# [Instructions to follow]
Could you give the lines below as a numbered list, skipping any blank lines and leaving out the pictures?
-------- Data
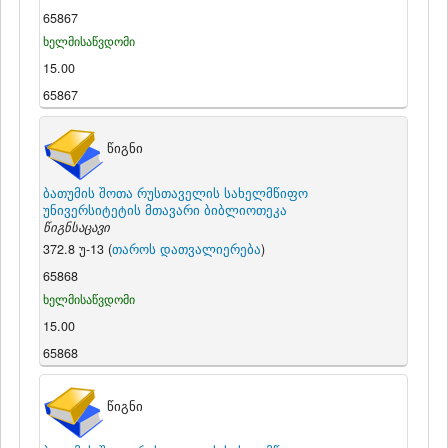
65867
ხელმისაწვდომი
15.00
65867
წიგნი
ბათუმის შოთა რუსთაველის სახელმწიფო
უნივერსიტეტის მთავარი ბიბლიოთეკა
წიგნსაცავი
372.8 უ-13 (
თაროს დათვალიერება
)
65868
ხელმისაწვდომი
15.00
65868
წიგნი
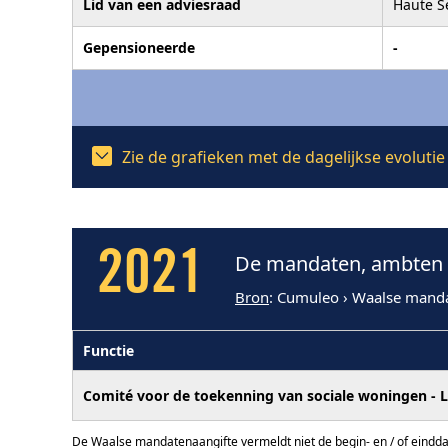
Lid van een adviesraad
Haute S
Gepensioneerde
-
Zie de grafieken met de dagelijkse evoluti
2021
De mandaten, ambten e
Bron
: Cumuleo › Waalse mand
Functie
Comité voor de toekenning van sociale woningen - L
De Waalse mandatenaangifte vermeldt niet de begin- en / of eindd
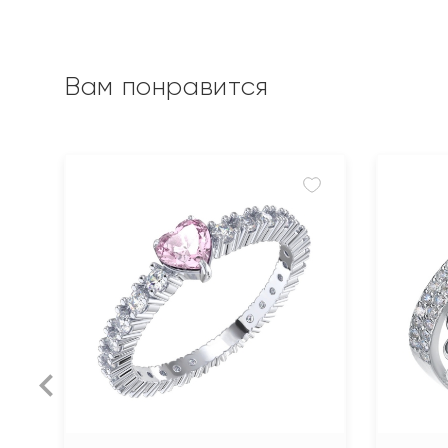
Вам понравится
----------------
# [Answer space]
1. 65867
2. ხელმისაწვდომი
3. 15.00
4. 65867
5. წიგნი
6. ბათუმის შოთა რუსთაველის სახელმწიფო
7. უნივერსიტეტის მთავარი ბიბლიოთეკა
8. წიგნსაცავი
9. 372.8 უ-13 (
10. თაროს დათვალიერება
11. )
12. 65868
13. ხელმისაწვდომი
14. 15.00
15. 65868
16. წიგნი
17. Lid van een adviesraad
18. Haute S
19. Gepensioneerde
20. -
21. Zie de grafieken met de dagelijkse evoluti
22. 2021
23. De mandaten, ambten e
24. Bron
25. : Cumuleo › Waalse mand
26. Functie
27. Comité voor de toekenning van sociale woningen - L
28. De Waalse mandatenaangifte vermeldt niet de begin- en / of eindd
29. Вам понравится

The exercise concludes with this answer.